Dataset items
____________________

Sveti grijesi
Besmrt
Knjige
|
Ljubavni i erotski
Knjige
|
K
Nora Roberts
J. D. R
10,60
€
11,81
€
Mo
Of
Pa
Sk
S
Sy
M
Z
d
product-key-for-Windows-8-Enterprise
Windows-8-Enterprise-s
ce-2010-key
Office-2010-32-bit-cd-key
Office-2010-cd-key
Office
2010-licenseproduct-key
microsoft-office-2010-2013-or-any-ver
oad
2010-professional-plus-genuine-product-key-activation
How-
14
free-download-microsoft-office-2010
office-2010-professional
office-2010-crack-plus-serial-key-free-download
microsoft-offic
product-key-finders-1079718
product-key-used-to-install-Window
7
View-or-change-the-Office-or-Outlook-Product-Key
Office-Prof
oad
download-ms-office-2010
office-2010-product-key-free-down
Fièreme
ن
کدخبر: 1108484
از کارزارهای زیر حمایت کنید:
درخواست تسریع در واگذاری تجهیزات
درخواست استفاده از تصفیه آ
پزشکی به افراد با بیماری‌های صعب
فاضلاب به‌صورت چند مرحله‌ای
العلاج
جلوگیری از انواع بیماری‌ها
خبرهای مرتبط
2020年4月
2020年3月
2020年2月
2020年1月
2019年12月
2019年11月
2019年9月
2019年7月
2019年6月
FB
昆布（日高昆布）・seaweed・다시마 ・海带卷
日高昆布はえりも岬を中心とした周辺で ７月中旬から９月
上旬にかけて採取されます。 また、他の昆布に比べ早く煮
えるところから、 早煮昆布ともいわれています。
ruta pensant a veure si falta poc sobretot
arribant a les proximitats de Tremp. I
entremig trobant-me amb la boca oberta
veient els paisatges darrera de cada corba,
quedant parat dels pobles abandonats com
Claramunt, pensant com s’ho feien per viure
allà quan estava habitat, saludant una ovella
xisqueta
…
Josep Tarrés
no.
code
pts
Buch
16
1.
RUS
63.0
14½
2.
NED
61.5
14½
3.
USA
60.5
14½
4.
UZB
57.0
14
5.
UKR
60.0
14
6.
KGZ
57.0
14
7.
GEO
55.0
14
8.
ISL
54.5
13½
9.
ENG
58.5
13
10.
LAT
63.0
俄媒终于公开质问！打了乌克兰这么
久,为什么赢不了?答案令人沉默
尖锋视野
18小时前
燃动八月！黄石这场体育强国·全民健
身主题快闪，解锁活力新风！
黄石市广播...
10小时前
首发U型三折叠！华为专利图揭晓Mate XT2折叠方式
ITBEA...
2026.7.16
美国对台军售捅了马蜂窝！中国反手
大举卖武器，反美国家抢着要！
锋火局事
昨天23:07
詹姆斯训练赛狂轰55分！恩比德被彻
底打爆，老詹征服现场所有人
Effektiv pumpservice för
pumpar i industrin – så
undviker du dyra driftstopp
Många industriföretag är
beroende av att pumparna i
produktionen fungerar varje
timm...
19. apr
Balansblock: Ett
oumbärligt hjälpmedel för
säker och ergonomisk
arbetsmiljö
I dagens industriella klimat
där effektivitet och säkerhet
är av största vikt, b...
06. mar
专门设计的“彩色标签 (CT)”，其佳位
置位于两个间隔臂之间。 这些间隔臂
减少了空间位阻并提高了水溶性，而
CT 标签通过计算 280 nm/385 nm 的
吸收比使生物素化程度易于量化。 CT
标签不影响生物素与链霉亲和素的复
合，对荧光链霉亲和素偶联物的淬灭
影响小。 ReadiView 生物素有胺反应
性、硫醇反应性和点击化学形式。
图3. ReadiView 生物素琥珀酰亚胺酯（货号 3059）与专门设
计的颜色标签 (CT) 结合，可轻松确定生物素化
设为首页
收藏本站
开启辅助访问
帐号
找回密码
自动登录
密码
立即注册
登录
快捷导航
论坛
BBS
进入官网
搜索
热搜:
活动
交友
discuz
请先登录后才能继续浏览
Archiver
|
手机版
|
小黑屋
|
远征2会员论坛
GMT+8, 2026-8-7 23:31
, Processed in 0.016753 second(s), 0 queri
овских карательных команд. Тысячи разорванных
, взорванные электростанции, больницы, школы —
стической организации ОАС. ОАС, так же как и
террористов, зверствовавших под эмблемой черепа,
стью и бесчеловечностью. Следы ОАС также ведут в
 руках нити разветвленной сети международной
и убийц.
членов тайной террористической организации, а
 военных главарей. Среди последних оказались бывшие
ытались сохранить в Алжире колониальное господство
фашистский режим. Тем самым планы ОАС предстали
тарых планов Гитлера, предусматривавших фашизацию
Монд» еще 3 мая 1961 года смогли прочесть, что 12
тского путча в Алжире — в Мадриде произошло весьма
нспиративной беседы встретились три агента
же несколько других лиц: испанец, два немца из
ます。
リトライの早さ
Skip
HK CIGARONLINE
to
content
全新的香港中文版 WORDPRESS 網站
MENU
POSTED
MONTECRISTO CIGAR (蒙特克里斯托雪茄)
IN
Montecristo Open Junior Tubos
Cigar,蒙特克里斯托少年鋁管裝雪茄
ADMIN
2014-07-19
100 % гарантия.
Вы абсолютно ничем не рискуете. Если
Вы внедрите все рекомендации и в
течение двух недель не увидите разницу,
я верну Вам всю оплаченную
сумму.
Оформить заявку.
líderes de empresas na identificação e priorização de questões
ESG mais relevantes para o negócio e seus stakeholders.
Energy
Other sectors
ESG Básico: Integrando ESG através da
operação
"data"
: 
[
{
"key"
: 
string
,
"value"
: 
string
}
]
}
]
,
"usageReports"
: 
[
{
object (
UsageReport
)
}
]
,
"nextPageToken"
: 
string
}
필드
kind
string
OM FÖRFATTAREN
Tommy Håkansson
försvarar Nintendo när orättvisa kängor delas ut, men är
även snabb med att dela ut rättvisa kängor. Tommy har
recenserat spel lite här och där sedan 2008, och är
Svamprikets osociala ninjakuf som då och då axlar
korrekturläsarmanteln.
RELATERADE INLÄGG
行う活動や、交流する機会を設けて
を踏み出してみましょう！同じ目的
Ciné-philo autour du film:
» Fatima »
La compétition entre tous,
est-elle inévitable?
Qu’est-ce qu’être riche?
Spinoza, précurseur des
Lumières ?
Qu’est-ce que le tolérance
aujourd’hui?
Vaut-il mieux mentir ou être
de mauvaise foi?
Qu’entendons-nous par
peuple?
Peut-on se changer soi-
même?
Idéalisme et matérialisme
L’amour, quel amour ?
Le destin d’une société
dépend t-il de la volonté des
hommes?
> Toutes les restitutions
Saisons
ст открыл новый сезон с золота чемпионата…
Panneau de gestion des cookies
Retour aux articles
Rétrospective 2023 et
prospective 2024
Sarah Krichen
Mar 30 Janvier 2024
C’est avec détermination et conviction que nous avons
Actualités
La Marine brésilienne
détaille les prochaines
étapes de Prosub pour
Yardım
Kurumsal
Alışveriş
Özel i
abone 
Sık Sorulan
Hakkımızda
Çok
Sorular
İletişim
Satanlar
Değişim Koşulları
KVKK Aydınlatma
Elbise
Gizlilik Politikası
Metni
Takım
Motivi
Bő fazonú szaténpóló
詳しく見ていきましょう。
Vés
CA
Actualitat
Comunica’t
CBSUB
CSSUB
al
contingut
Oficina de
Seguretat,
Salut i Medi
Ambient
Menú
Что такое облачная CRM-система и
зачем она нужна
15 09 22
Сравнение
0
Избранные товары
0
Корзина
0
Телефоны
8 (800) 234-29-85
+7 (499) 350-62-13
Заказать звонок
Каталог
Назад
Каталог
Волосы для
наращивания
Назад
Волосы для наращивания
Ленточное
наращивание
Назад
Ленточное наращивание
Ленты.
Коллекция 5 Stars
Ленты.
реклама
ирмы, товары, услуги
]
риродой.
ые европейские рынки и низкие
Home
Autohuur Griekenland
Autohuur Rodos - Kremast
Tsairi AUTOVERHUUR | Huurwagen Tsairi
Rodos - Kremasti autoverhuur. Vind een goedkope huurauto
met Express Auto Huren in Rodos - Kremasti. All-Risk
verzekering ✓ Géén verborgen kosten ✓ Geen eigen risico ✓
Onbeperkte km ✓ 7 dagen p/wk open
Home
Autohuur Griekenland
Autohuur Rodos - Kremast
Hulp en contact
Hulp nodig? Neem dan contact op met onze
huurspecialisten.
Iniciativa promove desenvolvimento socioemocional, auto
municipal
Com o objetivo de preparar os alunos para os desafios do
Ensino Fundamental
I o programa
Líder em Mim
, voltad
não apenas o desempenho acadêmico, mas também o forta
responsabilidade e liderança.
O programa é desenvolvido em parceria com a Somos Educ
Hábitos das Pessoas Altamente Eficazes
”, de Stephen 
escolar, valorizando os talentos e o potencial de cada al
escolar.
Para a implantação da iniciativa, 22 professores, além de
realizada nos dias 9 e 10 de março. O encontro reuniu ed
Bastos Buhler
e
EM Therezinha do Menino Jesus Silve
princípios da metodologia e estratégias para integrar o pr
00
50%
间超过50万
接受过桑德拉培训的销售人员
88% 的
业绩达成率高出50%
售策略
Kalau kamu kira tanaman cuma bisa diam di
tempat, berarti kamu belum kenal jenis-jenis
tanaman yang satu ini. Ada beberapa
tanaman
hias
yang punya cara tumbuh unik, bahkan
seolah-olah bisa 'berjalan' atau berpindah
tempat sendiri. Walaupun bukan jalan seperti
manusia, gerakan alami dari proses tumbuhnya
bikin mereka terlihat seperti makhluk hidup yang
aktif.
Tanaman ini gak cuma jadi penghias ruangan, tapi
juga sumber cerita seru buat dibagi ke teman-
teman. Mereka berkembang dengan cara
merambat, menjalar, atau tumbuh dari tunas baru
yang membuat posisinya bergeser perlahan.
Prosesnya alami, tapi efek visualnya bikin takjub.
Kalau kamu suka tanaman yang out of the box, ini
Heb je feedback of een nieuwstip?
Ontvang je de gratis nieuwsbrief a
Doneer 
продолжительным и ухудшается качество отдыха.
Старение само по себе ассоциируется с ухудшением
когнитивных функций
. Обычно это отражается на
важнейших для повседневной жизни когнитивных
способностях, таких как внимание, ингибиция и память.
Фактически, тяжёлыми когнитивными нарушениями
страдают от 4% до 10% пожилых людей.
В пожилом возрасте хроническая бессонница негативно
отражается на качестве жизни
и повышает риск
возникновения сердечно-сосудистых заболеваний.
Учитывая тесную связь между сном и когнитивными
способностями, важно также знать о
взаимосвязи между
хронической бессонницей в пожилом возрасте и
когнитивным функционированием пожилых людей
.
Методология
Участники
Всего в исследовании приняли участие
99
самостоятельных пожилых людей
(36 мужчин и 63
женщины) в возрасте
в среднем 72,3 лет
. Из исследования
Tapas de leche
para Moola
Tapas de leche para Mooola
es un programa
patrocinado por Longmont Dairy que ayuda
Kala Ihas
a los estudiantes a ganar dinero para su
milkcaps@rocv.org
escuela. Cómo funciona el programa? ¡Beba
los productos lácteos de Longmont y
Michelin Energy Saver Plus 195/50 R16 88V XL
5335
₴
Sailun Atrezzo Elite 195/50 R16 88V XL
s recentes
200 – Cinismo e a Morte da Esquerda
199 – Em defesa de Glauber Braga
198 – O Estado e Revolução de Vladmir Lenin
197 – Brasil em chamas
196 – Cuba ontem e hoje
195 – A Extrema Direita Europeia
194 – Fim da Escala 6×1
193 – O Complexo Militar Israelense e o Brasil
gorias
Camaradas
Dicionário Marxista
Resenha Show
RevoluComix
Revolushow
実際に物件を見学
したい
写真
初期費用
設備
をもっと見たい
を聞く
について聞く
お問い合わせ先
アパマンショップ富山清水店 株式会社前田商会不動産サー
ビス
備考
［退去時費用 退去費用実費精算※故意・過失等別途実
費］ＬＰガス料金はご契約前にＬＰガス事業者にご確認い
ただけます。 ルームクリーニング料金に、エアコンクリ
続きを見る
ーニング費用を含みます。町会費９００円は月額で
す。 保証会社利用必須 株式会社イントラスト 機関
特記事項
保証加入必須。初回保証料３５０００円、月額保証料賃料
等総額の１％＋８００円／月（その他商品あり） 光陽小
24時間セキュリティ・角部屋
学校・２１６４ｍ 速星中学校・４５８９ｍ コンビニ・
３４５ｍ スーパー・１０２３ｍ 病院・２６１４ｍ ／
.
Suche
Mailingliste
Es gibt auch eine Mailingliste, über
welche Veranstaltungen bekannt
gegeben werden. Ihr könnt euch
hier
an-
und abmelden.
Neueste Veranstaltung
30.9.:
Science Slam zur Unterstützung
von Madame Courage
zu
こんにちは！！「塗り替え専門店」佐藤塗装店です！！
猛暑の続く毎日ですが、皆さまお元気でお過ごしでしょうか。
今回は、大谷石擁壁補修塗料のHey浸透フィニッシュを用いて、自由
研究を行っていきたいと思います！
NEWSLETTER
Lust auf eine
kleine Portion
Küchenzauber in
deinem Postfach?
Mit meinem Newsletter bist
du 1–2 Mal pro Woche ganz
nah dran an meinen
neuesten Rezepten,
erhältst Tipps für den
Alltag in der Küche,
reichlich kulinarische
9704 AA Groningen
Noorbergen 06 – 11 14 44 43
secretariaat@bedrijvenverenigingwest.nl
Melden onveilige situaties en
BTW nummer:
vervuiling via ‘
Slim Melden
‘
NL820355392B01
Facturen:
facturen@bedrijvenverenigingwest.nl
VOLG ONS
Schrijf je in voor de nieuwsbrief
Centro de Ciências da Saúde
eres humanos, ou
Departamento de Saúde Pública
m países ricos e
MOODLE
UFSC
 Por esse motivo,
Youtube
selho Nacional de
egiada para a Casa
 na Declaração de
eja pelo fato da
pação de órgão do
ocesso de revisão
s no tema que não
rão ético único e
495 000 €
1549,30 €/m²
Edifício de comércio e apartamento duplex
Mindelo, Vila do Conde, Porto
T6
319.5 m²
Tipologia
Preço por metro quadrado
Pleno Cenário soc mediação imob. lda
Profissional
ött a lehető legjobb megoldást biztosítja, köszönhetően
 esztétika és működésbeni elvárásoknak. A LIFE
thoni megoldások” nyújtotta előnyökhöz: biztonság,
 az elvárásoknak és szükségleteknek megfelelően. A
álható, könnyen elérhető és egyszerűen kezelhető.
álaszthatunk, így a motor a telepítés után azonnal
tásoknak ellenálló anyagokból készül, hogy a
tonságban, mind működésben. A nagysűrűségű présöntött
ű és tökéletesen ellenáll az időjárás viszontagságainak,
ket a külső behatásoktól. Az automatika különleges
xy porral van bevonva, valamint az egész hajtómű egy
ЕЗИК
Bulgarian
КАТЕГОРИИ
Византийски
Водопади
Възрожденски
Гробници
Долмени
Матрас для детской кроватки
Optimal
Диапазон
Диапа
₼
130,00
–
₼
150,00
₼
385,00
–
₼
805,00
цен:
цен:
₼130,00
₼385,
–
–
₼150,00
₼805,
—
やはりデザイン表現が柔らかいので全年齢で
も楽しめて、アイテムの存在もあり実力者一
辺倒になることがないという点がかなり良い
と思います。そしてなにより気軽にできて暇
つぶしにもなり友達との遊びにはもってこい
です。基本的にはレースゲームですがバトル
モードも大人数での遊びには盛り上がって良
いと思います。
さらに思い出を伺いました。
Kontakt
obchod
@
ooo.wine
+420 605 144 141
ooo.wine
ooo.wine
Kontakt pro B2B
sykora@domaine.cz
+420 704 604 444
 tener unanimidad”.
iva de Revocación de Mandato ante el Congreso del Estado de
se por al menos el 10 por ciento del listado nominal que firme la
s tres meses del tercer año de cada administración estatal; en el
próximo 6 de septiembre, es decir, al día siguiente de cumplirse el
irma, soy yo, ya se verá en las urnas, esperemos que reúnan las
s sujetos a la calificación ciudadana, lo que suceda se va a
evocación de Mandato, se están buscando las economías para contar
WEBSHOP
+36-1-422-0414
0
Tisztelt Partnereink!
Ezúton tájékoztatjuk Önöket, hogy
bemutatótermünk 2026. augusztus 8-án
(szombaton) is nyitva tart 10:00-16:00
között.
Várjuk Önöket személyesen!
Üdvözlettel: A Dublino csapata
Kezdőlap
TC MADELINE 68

____________________

Pull out the lines of the material starting at the very first line and ending at the line that contains "خبرهای مرتبط", both ends included, and reproduce them without any change.

Sveti grijesi
Besmrt
Knjige
|
Ljubavni i erotski
Knjige
|
K
Nora Roberts
J. D. R
10,60
€
11,81
€
Mo
Of
Pa
Sk
S
Sy
M
Z
d
product-key-for-Windows-8-Enterprise
Windows-8-Enterprise-s
ce-2010-key
Office-2010-32-bit-cd-key
Office-2010-cd-key
Office
2010-licenseproduct-key
microsoft-office-2010-2013-or-any-ver
oad
2010-professional-plus-genuine-product-key-activation
How-
14
free-download-microsoft-office-2010
office-2010-professional
office-2010-crack-plus-serial-key-free-download
microsoft-offic
product-key-finders-1079718
product-key-used-to-install-Window
7
View-or-change-the-Office-or-Outlook-Product-Key
Office-Prof
oad
download-ms-office-2010
office-2010-product-key-free-down
Fièreme
ن
کدخبر: 1108484
از کارزارهای زیر حمایت کنید:
درخواست تسریع در واگذاری تجهیزات
درخواست استفاده از تصفیه آ
پزشکی به افراد با بیماری‌های صعب
فاضلاب به‌صورت چند مرحله‌ای
العلاج
جلوگیری از انواع بیماری‌ها
خبرهای مرتبط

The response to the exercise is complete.